Behind the legal brilliance of one-time San Francisco mayor and famed anti-trust lawyer Joe Alioto, the Raiders infamously defied the league and moved to Los Angeles in 1983 without the official blessing of league owners.
Los Angeles was the original home of the Chargers when the American Football League debuted in 1960, but they moved to San Diego the next season. The Rams, formerly of Cleveland in the original American Football League (1936), joined the NFL in 1937 and moved to the Los Angeles Coliseum in 1946, a year after winning their first NFL championship.
The Rams played in neighboring Orange County’s Anaheim baseball Stadium from 1980-1994. Both the Raiders and Rams left the Los Angeles area after the 1994 season, one going back to Oakland and the other to St. Louis. Los Angeles has been without an NFL team for 20 years.
Although Davis would not confirm that an extension is imminent, he re-affirmed his goal to keep the team in Oakland.
“Getting a deal done here has always been what we’re trying to do,” Davis said Saturday night. “These fans are unbelievable. They came out in the rain on a Thursday night to support an 0-10 team in the win against Kansas City.

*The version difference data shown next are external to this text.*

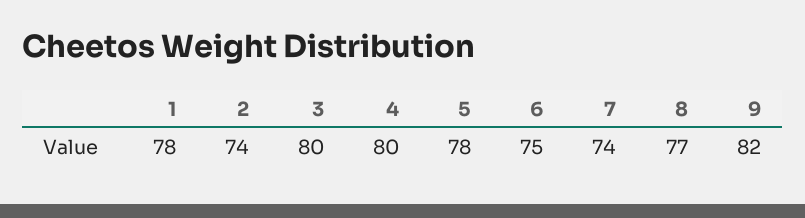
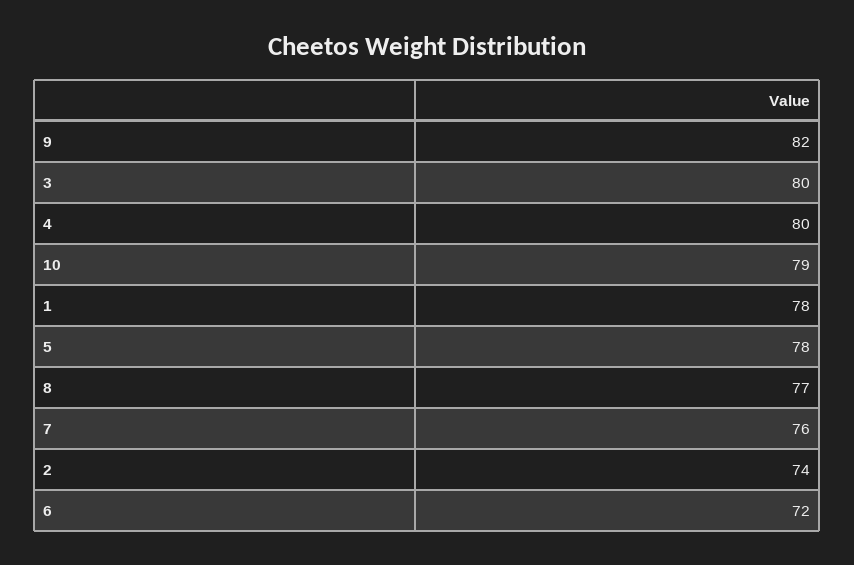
  {
    "1": 78,
    "2": 74,
    "3": 80,
    "4": 80,
    "5": 78,
-   "6": 75,
+   "6": 72,
-   "7": 74,
+   "7": 76,
    "8": 77,
-   "9": 82
+   "9": 82,
+   "10": 79
  }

They sent a message.”
There are already plans to distribute renewal forms to current season ticket holders as soon as the extension is signed.

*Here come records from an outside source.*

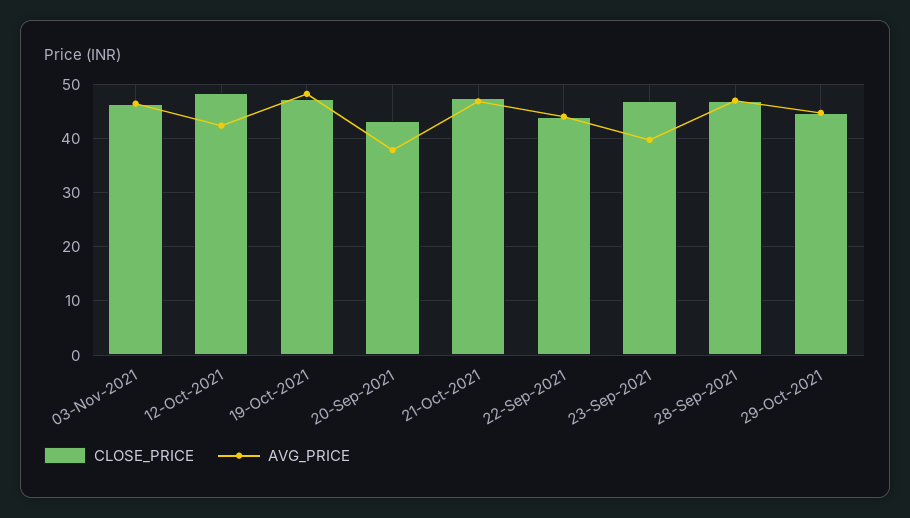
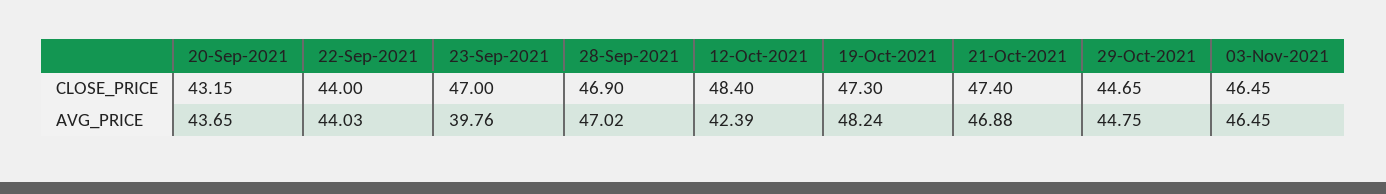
  {
    "CLOSE_PRICE": {
      "03-Nov-2021": 46.45,
      "12-Oct-2021": 48.4,
      "19-Oct-2021": 47.3,
      "20-Sep-2021": 43.15,
      "21-Oct-2021": 47.4,
      "22-Sep-2021": 44,
      "23-Sep-2021": 47,
      "28-Sep-2021": 46.9,
      "29-Oct-2021": 44.65
    },
    "AVG_PRICE": {
      "03-Nov-2021": 46.45,
      "12-Oct-2021": 42.39,
      "19-Oct-2021": 48.24,
-     "20-Sep-2021": 38,
+     "20-Sep-2021": 43.65,
      "21-Oct-2021": 46.88,
      "22-Sep-2021": 44.03,
      "23-Sep-2021": 39.76,
      "28-Sep-2021": 47.02,
      "29-Oct-2021": 44.75
    }
  }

Although San Antonio was mentioned during the last few months, league sources report that it was the city that was the aggressor for the Raiders and others rather than the other way around. The Raiders did oblige that city with two meetings, one in San Antonio and another in Oakland.
However, the future location of both the Raiders and Oakland A’s — as well as the Rams — is hardly settled.
In Oakland, there have been numerous meetings, but little progress, between the Raiders and Floyd Kephart, who heads New City Development LLC and wants to build a multi-purpose facility on the site of the current Coliseum. The A’s are key element in getting a new stadium simply because baseball plays so many more games per season.
However, Davis has taken action to make a second franchise move to southern California acceptable to officials from the league and other teams. Although nothing was formally announced, since inheriting the team after his father’s death on Oct. 8, 2011, Davis made major financial settlements, in the tens of millions of dollars, to address penalties and legal conflicts with the league, teams and even some former players.
These actions are perceived as paving the way if the Raiders want to move.
Rams owner Stan Kroenke owns the real estate at Hollywood Park, one of the top three potential sites the NFL is expected to investigate. The Rams have a deadline of Jan. 28 to declare if they extend their lease. St. Louis made a good faith gesture by not exercising its right to extend that lease another 10 years, which would prevented the team from moving during that time. Absent that extension the city is focusing on improving the team’s home there for the long term.
Bottom line: Los Angeles waits for the NFL at least another year, but remains an active and major consideration for possibly two teams in the future.
–Frank Cooney, founder and publisher of The Sports Xchange and NFLDraftScout.com, has covered the NFL since the 1960s, including the Raiders’ original move to Los Angeles — and back.